» **原文抜粋**
────
阪神は30日の広島戦(甲子園)に4―2で快勝し、首位攻防カードを2勝1分けで勝ち越すことに成功。首位の座を堅守し、山あり谷ありの7月を11勝8敗2分けで終えた。本紙評論家の伊勢孝夫氏は岡田彰布監督(65)の好采配を指摘した上で「8月以降の優勝争いも阪神の優位は揺るがない」と断言。さらに「今後は打線に爆発力を秘める原巨人が虎の好敵手として立ちはだかるのではないか」と予測した。

【新IDアナライザー・伊勢孝夫】この試合のポイントは先発の伊藤将が連打を浴び、2点差に詰められた8回のシーンだろう。なおも無死一、二塁と広島サイドとしては一気呵成にいきたいところだったが、新井監督は直近2戦で10打数4安打3打点と当たっていた1番・小園に犠打を指示し一死二、三塁の形をつくることを優先。これでは後続に快音が出ても同点までのビジョンしか見えない。岡田監督も「あそこは(小園が)バントしてくれたから良かったよな。俺だったら打たせてた」と試合後に語っていたそうだが私も同意見だ。長距離打者を欠く広島の苦しい台所事情が伝わってくる一幕だった。

 かたや阪神は加治屋、島本、岩崎と潤沢なブルペン陣を効果的に投入し、相手打線の追撃を断った。湯浅、石井を欠いてなおこの陣容の分厚さなのだから恐れ入る。そしてこの豊富な手駒を柔軟に使いまわす岡田監督の手腕も見事だ。余力十分の阪神は勢いだけで打ち負かすことはできない。間違いなく優勝候補一番手であると再認識した。
────
データセット内の項目一覧:
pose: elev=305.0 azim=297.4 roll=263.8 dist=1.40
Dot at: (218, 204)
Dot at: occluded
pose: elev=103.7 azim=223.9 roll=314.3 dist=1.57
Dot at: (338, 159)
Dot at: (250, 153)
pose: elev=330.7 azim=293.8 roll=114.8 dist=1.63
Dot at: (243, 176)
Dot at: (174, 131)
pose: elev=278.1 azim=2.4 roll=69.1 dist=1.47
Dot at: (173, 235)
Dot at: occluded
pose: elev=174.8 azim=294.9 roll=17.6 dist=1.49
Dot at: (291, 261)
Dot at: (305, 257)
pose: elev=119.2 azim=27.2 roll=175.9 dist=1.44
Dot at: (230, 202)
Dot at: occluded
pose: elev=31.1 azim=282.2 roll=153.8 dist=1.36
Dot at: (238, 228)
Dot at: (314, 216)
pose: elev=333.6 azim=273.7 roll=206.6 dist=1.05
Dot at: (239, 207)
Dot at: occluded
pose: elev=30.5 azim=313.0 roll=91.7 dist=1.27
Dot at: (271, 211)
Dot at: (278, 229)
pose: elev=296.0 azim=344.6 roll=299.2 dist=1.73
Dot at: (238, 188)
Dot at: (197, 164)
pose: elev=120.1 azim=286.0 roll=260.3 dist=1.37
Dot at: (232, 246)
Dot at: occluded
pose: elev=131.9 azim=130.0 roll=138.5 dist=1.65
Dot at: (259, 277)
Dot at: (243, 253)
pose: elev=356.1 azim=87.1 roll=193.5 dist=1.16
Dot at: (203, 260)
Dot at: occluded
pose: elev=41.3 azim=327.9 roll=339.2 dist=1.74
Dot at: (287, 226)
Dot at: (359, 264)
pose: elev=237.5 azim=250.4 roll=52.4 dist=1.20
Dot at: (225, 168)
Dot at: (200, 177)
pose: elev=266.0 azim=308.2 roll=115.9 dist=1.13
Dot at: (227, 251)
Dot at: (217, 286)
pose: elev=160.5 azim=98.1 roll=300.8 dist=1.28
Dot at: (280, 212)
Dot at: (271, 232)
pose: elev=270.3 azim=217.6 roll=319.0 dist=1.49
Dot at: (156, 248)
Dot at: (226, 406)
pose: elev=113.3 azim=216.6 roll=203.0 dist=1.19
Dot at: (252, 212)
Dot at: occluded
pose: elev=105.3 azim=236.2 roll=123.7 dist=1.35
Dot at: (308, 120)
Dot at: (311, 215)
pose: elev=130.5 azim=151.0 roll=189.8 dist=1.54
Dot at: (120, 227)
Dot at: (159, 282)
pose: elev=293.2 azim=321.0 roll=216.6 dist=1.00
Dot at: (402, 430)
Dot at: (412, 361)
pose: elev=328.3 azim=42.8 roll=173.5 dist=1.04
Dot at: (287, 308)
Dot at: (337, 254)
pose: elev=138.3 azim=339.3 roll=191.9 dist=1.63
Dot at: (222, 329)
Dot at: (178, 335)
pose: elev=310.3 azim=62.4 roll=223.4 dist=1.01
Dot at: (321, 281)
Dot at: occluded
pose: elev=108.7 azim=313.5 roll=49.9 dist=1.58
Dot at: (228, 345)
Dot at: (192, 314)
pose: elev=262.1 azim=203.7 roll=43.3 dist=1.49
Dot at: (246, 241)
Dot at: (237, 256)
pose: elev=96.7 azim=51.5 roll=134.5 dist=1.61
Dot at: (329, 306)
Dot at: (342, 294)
────
» **必要な作業**
1 > 上の阪神・広島戦の記事から、「阪神は30日の広島戦(甲子園」を含む語句で始まり「情が伝わってくる一幕だった。」で終わる部分を一字も変えずに書き写しなさい。
2 > 上の阪神・広島戦の記事をもとに、次の問いに答えなさい。
(a) 阪神は7月を何勝何敗何分けで終えたか。
(b) 8回、新井監督が犠打を指示した打者は誰か。
(c) 阪神が相手打線の追撃を断つために投入した投手は誰か。
3 > 次の各文が上の阪神・広島戦の記事の内容と合っているかを答えなさい。記事中の決め手となる語句も、一字も変えずに引用すること。
(a) 阪神は広島との首位攻防カードを勝ち越した。
(b) 岡田監督は、自分なら小園にバントさせていたと語った。
(c) 阪神は湯浅と石井を欠いていた。

» **解答**
1 >
阪神は30日の広島戦(甲子園)に4―2で快勝し、首位攻防カードを2勝1分けで勝ち越すことに成功。首位の座を堅守し、山あり谷ありの7月を11勝8敗2分けで終えた。本紙評論家の伊勢孝夫氏は岡田彰布監督(65)の好采配を指摘した上で「8月以降の優勝争いも阪神の優位は揺るがない」と断言。さらに「今後は打線に爆発力を秘める原巨人が虎の好敵手として立ちはだかるのではないか」と予測した。

【新IDアナライザー・伊勢孝夫】この試合のポイントは先発の伊藤将が連打を浴び、2点差に詰められた8回のシーンだろう。なおも無死一、二塁と広島サイドとしては一気呵成にいきたいところだったが、新井監督は直近2戦で10打数4安打3打点と当たっていた1番・小園に犠打を指示し一死二、三塁の形をつくることを優先。これでは後続に快音が出ても同点までのビジョンしか見えない。岡田監督も「あそこは(小園が)バントしてくれたから良かったよな。俺だったら打たせてた」と試合後に語っていたそうだが私も同意見だ。長距離打者を欠く広島の苦しい台所事情が伝わってくる一幕だった。

2 >
(a) 11勝8敗2分け
(b) 1番・小園
(c) 加治屋、島本、岩崎

3 >
(a) はい。「首位攻防カードを2勝1分けで勝ち越すことに成功」
(b) いいえ。「俺だったら打たせてた」
(c) はい。「湯浅、石井を欠いてなおこの陣容の分厚さなのだから恐れ入る」